The relationship between domiciliary care and demand levels for emergency departments is generally accepted across our politics. NI is different from England in that health and social care locally are already integrated.
However, the dynamic between community provision and hospital care remains the same.
Jonathon Holmes, policy officer for the UKHCA, spoke with Scope and said domiciliary care services in England are also suffering, being asked to do more for less.
“The single biggest thing for our members is the workforce requirement – finding them, hiring them and retaining them.”
He said a high turnover of staff was related to the general pressures on the sector, and adds yet another pressure on provision – high turnover in any firm or industry leads to lower productivity, as staff constantly have less experience and require more training than in businesses who retain their workers, who therefore get to know their roles and become increasingly proficient.

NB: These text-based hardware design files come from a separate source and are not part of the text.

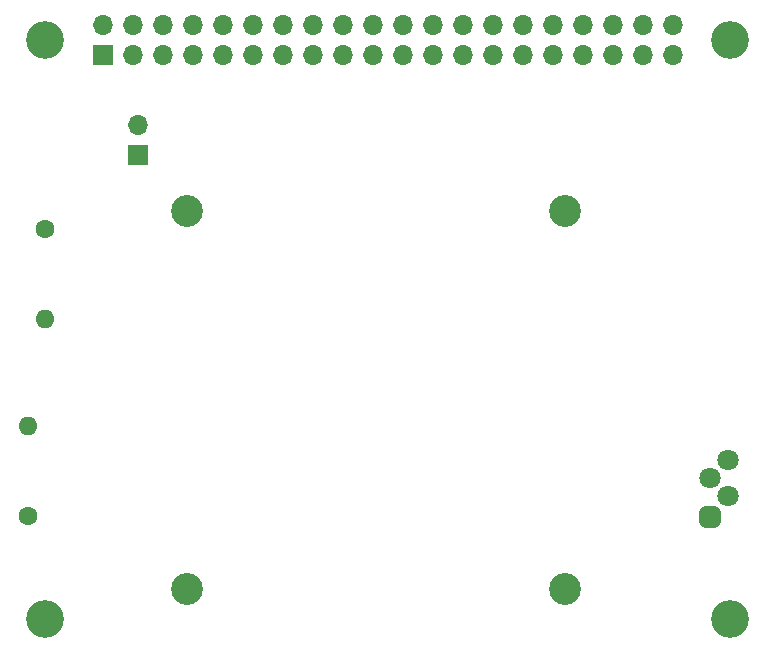
<source format=gbs>
G04 #@! TF.GenerationSoftware,KiCad,Pcbnew,(6.0.9-0)*
G04 #@! TF.CreationDate,2024-08-31T06:56:55+09:00*
G04 #@! TF.ProjectId,LEDHat,4c454448-6174-42e6-9b69-6361645f7063,rev?*
G04 #@! TF.SameCoordinates,Original*
G04 #@! TF.FileFunction,Soldermask,Bot*
G04 #@! TF.FilePolarity,Negative*
%FSLAX46Y46*%
G04 Gerber Fmt 4.6, Leading zero omitted, Abs format (unit mm)*
G04 Created by KiCad (PCBNEW (6.0.9-0)) date 2024-08-31 06:56:55*
%MOMM*%
%LPD*%
G01*
G04 APERTURE LIST*
G04 Aperture macros list*
%AMRoundRect*
0 Rectangle with rounded corners*
0 $1 Rounding radius*
0 $2 $3 $4 $5 $6 $7 $8 $9 X,Y pos of 4 corners*
0 Add a 4 corners polygon primitive as box body*
4,1,4,$2,$3,$4,$5,$6,$7,$8,$9,$2,$3,0*
0 Add four circle primitives for the rounded corners*
1,1,$1+$1,$2,$3*
1,1,$1+$1,$4,$5*
1,1,$1+$1,$6,$7*
1,1,$1+$1,$8,$9*
0 Add four rect primitives between the rounded corners*
20,1,$1+$1,$2,$3,$4,$5,0*
20,1,$1+$1,$4,$5,$6,$7,0*
20,1,$1+$1,$6,$7,$8,$9,0*
20,1,$1+$1,$8,$9,$2,$3,0*%
G04 Aperture macros list end*
%ADD10C,2.700000*%
%ADD11C,3.200000*%
%ADD12RoundRect,0.450000X0.450000X-0.450000X0.450000X0.450000X-0.450000X0.450000X-0.450000X-0.450000X0*%
%ADD13C,1.800000*%
%ADD14O,1.700000X1.700000*%
%ADD15R,1.700000X1.700000*%
%ADD16C,1.600000*%
%ADD17O,1.600000X1.600000*%
G04 APERTURE END LIST*
D10*
X97500000Y-78000000D03*
D11*
X111500000Y-112500000D03*
D10*
X97500000Y-110000000D03*
D11*
X111500000Y-63500000D03*
D12*
X109740000Y-103910000D03*
D13*
X111264000Y-102132000D03*
X109740000Y-100608000D03*
X111264000Y-99084000D03*
D10*
X65500000Y-110000000D03*
D14*
X61375000Y-70735000D03*
D15*
X61375000Y-73275000D03*
D16*
X52000000Y-103810000D03*
D17*
X52000000Y-96190000D03*
D10*
X65500000Y-78000000D03*
D16*
X53500000Y-79500000D03*
D17*
X53500000Y-87120000D03*
D11*
X53500000Y-112500000D03*
X53500000Y-63500000D03*
D15*
X58400000Y-64790000D03*
D14*
X58400000Y-62250000D03*
X60940000Y-64790000D03*
X60940000Y-62250000D03*
X63480000Y-64790000D03*
X63480000Y-62250000D03*
X66020000Y-64790000D03*
X66020000Y-62250000D03*
X68560000Y-64790000D03*
X68560000Y-62250000D03*
X71100000Y-64790000D03*
X71100000Y-62250000D03*
X73640000Y-64790000D03*
X73640000Y-62250000D03*
X76180000Y-64790000D03*
X76180000Y-62250000D03*
X78720000Y-64790000D03*
X78720000Y-62250000D03*
X81260000Y-64790000D03*
X81260000Y-62250000D03*
X83800000Y-64790000D03*
X83800000Y-62250000D03*
X86340000Y-64790000D03*
X86340000Y-62250000D03*
X88880000Y-64790000D03*
X88880000Y-62250000D03*
X91420000Y-64790000D03*
X91420000Y-62250000D03*
X93960000Y-64790000D03*
X93960000Y-62250000D03*
X96500000Y-64790000D03*
X96500000Y-62250000D03*
X99040000Y-64790000D03*
X99040000Y-62250000D03*
X101580000Y-64790000D03*
X101580000Y-62250000D03*
X104120000Y-64790000D03*
X104120000Y-62250000D03*
X106660000Y-64790000D03*
X106660000Y-62250000D03*
M02*

</source>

“Another growing issue, although this remains anecdotal for the minute, is a growing mistrust of GPs amongst service users, and growing waiting times for GPs as well. This again puts further strain on other areas of health and social care provision.”
Given that England’s problems mirror our own, we have to ask whether there is some inevitable crisis looming on the horizons.
Unless more money is found to provide for local health and social care – which could mean increased funding to buttress secondary services as well as comprehensive support for the TYC remodelling – then it seems inevitable cracks will begin to show and grow on all fronts.
The miserable truth might be that ascending to the position of DHSSPS Minister is simply receiving a hospital pass. If there is not enough money to sustain services under the current model and not enough money to properly implement a new system that may resolve growing issues then services will suffer and nothing can be done about this.
Of course, Jim Wells’ announcements as he settles into his brief do not strike that tone; he remains fully committed to TYC and positive about its progression.
If this is the case then domiciliary care services must receive investment that, the argument goes, will save more and more money the further we go into the future. It is in everyone’s interests that Mr Wells’ positivity proves well founded.